Project 3D points to 2D image plane and visualize.
"""
# Create a new figure and axis
_, ax = plt.subplots()
# Display the rendered image
im = np.array(torch.squeeze(image).permute(1, 2, 0))
im = im/np.amax(im)
ax.imshow(im)
# Computing projection matrix from camera parameters
proj_matrix = K @ M
# Project the points to 2D
p_xyz = p[:, :3]
p_col = p[:, 3:]/255.
p_xyz[:, 2] -= np.min(p_xyz[:, 2]) # Translate points to be above the rendering plane
p_xyz = project_to_2D(p_xyz, proj_matrix=proj_matrix)
# Sample 4000 points for display
ax.scatter(p_xyz[:,0],
p_xyz[:,1],
c=p_col,
s=10,
alpha=0.25)
# Show the figure
plt.show()
K, M = cam_parameters[0].chunk(2, axis=0)
# Visualize the projected points
viz_projected_points(np.array(points), image, K, M)
Transform 2D pixels to 3D space#
Using depth maps and camera parameters, we can also transform our 2D RGB renders into the 3D space.

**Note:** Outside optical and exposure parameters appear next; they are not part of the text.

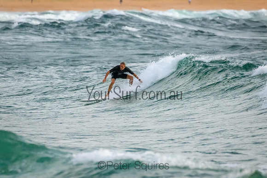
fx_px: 7418
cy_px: 89
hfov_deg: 2.1
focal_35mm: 1000
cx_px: 134
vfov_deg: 1.4
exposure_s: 1/4000
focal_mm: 1000
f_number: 11
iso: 6400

We highlight here how to do that using the same dataloader.
Note
Values from the far clipping plane (any orthogonal distance greater than 10
) have to filtered to properly make use of depth maps.
import numpy as np
def img_to_pc(img, depth_map, K, M):
"""
Convert an image and its depth map to a point cloud.
"""
depth_map = depth_map.numpy()
img = img.permute(1,2,0).numpy()
K = K[:3,:3].numpy()
# Generate the pixel grid
h, w, c = img.shape
u, v = np.meshgrid(np.arange(w), np.arange(h))
# Compute the camera coordinates of the points
fx, fy, cx, cy = K[0,0], K[1,1], K[0,2], K[1,2]
X_cam = -np.stack([(u - cx) / fx, (v - cy) / fy, np.ones((h, w))], axis=-1) * depth_map[..., np.newaxis]
X_cam = X_cam.reshape((-1, 3))
# Apply camera extrinsics
R, t = M[:3,:3], M[:3,3:]
X_world = np.dot(R, X_cam.T) + t.reshape((-1, 1))
X_world = X_world.T
# Add color information to points
points = np.hstack((X_world, img.reshape(h*w, c)))
# Reshape the points array
points = points.reshape((h * w, 3+c))
# Filter depth values from the far clipping plane
mask = (depth_map.flatten() < 10)
points = points[mask]
return points
By default, the \(M\) matrix is world-to-camera, as shown in the previous section. We must invert it before transforming points to 3D space.
M = np.linalg.inv(M)
points = img_to_pc(image[0], depth[0], K, M)
The transformed RGBD image can then be visualized:
p_xyz = points[:, :3]
p_col = points[:, 3:]
plt_utils.plot_pointclouds([p_xyz],
colors=[p_col*255.],
size=12,
point_size=8)
We augment the resulting pointcloud with a small additive Gaussian noise for visualization, in the interactive view below.
p_xyz_aug, p_col_aug = aug_pc(p_xyz, p_col, shift=1e-3, exp_steps=8)
p_xyz_aug = rotate_pc(p_xyz_aug)
plt_utils.show_pointcloud(p_xyz_aug, p_col_aug).show(height=300)